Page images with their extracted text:
◇ ◇ ◇ ◇
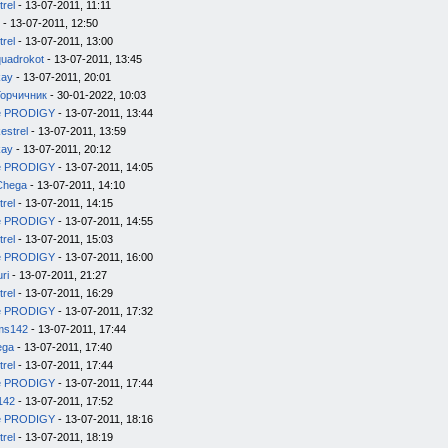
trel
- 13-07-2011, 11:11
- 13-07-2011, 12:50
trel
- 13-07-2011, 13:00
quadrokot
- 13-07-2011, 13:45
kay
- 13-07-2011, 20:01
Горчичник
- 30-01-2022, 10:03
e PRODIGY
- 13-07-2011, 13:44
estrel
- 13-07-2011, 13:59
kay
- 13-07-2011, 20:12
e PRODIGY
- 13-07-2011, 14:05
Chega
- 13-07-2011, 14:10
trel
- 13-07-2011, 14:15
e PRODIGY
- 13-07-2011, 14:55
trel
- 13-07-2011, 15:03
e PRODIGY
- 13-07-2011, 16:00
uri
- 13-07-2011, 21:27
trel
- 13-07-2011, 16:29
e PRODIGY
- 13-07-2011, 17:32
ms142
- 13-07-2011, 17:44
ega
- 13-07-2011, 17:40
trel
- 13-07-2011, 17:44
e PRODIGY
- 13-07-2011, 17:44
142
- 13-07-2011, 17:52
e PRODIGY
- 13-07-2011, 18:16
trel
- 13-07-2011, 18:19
◇ ◇ ◇ ◇
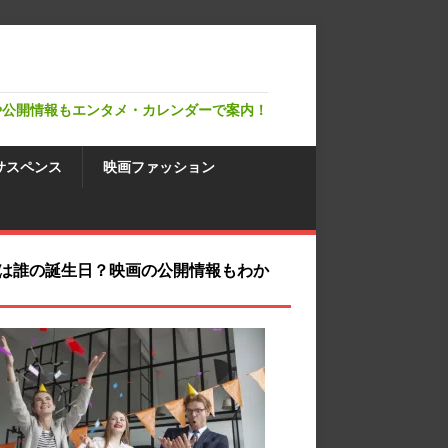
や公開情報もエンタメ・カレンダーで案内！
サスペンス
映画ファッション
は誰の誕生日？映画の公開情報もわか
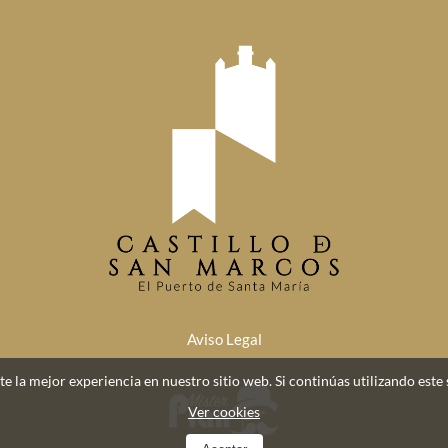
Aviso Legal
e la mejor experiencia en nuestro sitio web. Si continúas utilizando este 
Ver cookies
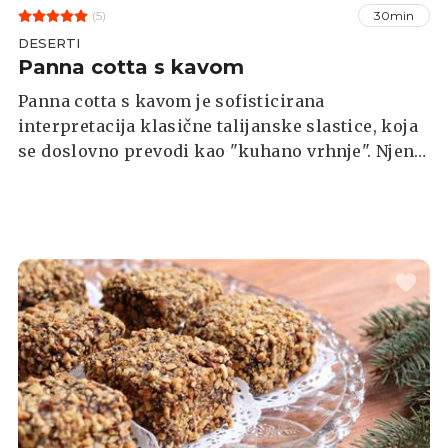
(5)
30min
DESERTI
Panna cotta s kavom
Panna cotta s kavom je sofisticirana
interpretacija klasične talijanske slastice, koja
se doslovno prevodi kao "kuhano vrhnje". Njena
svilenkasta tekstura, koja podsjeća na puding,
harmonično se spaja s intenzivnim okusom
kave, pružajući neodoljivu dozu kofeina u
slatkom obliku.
◇ ◇ ◇ ◇
Reproduce the part of the items that opens with the line containing "や公開情報もエンタメ・カレンダーで案内！" and closes with the line containing "slatkom obliku.", including both of those lines. Leave the pictures out of the answer.

や公開情報もエンタメ・カレンダーで案内！
サスペンス
映画ファッション
は誰の誕生日？映画の公開情報もわか
Aviso Legal
e la mejor experiencia en nuestro sitio web. Si continúas utilizando este 
Ver cookies
(5)
30min
DESERTI
Panna cotta s kavom
Panna cotta s kavom je sofisticirana
interpretacija klasične talijanske slastice, koja
se doslovno prevodi kao "kuhano vrhnje". Njena
svilenkasta tekstura, koja podsjeća na puding,
harmonično se spaja s intenzivnim okusom
kave, pružajući neodoljivu dozu kofeina u
slatkom obliku.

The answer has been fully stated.